What is needed: Restate the listing below line for line and word for word, without the pictures.

Provided material:
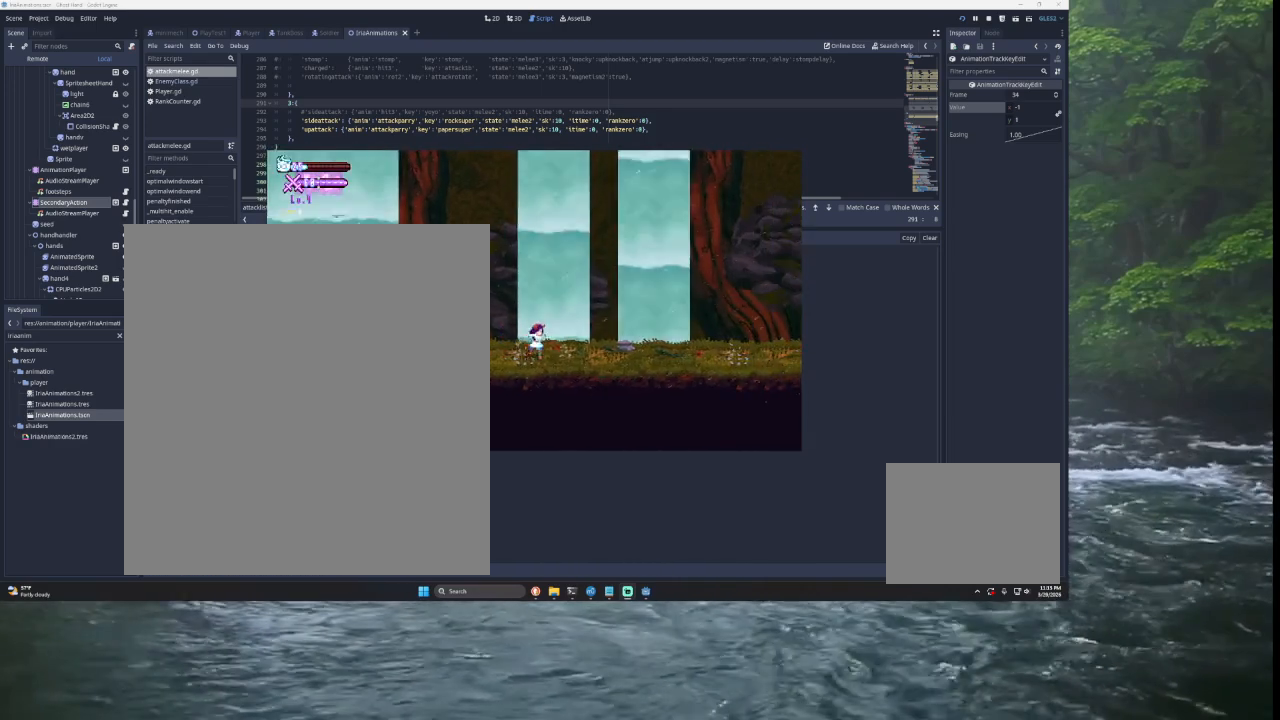
{"buttons": [], "left_stick": "right", "right_stick": "center", "events": [[333, "R2", "down"], [467, "R2", "up"]]}
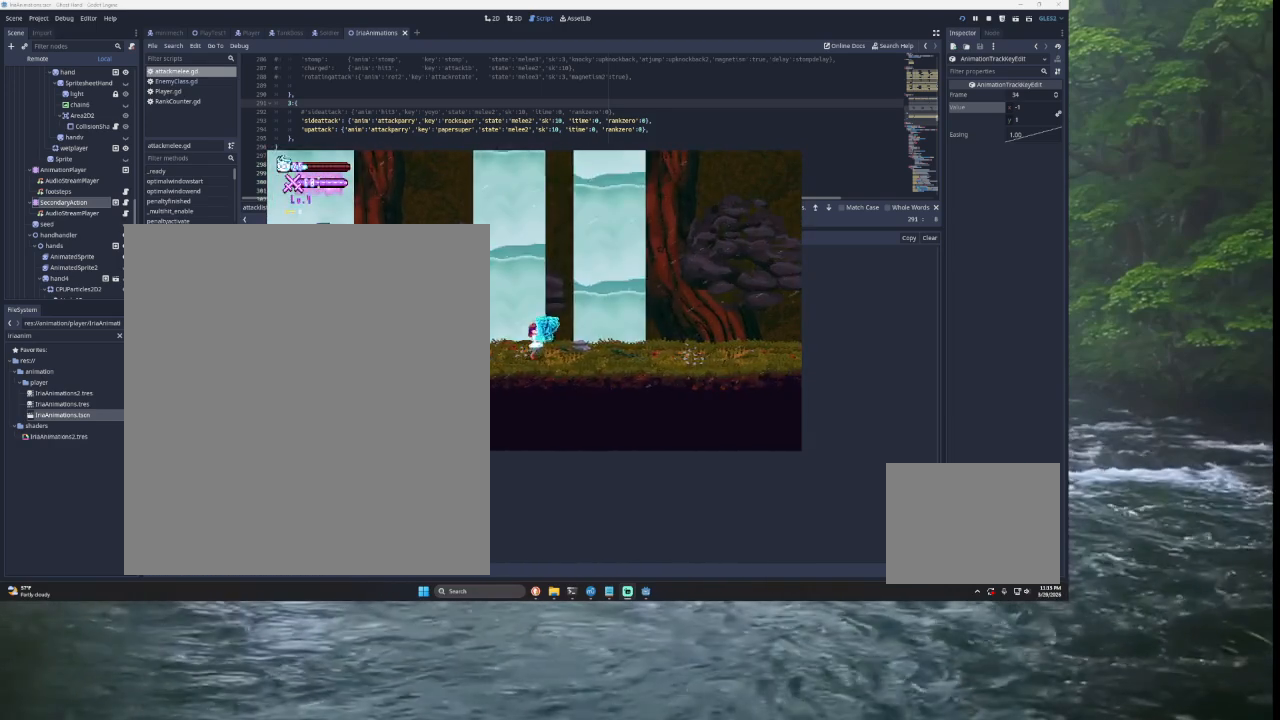
{"buttons": [], "left_stick": "right", "right_stick": "center", "events": []}
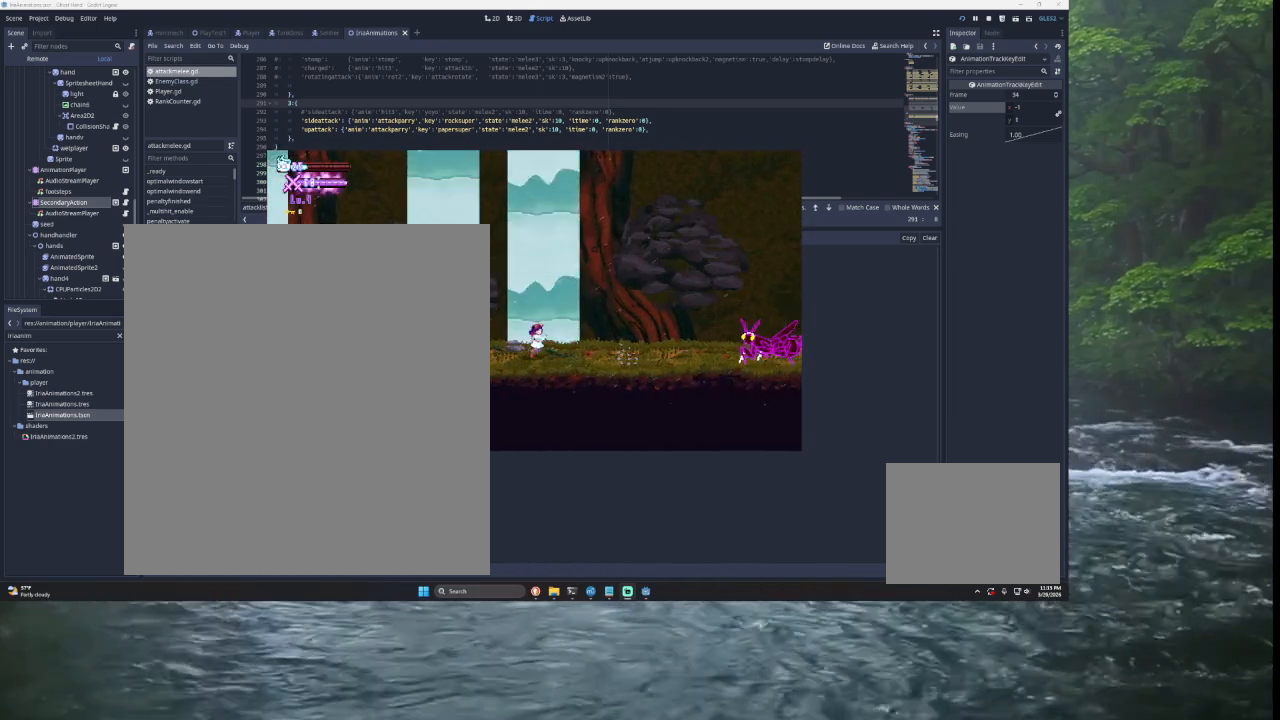
{"buttons": [], "left_stick": "left", "right_stick": "center", "events": [[300, "left_stick", "center"], [400, "left_stick", "left"]]}
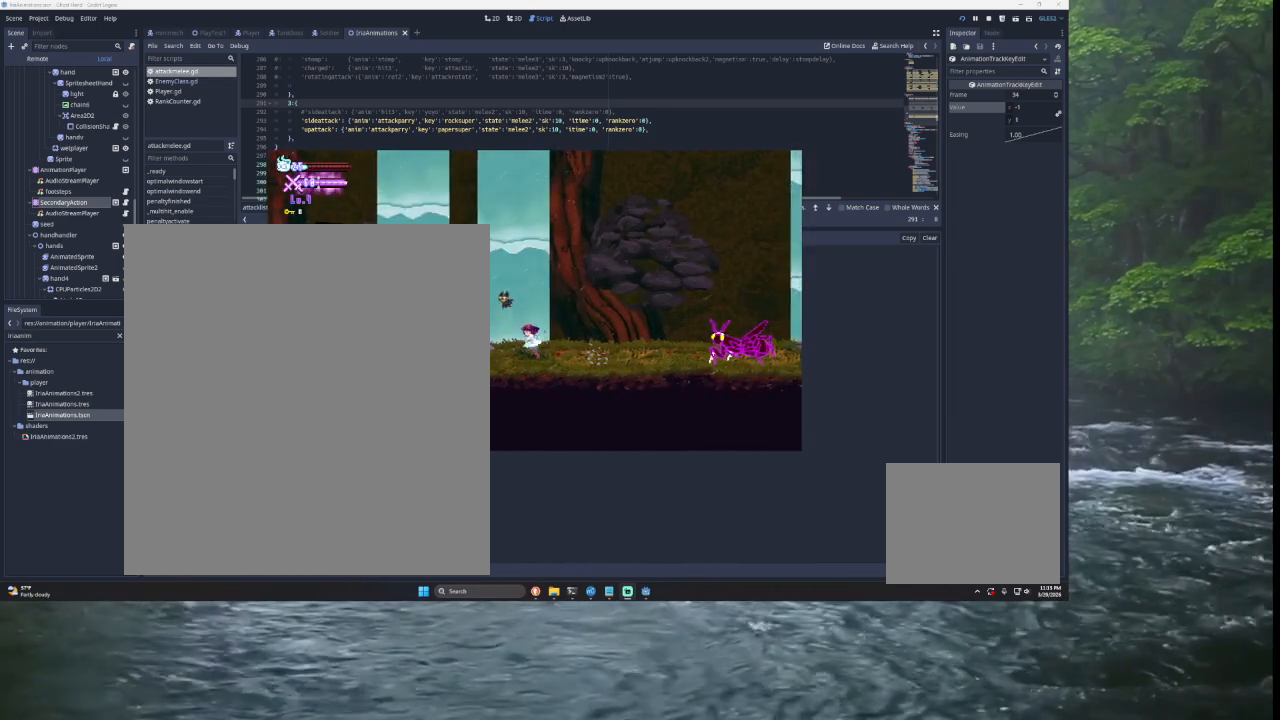
{"buttons": [], "left_stick": "center", "right_stick": "center", "events": [[33, "left_stick", "center"], [100, "left_stick", "right"], [400, "left_stick", "center"]]}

Output below:
{"buttons": [], "left_stick": "right", "right_stick": "center", "events": [[333, "R2", "down"], [467, "R2", "up"]]}
{"buttons": [], "left_stick": "right", "right_stick": "center", "events": []}
{"buttons": [], "left_stick": "left", "right_stick": "center", "events": [[300, "left_stick", "center"], [400, "left_stick", "left"]]}
{"buttons": [], "left_stick": "center", "right_stick": "center", "events": [[33, "left_stick", "center"], [100, "left_stick", "right"], [400, "left_stick", "center"]]}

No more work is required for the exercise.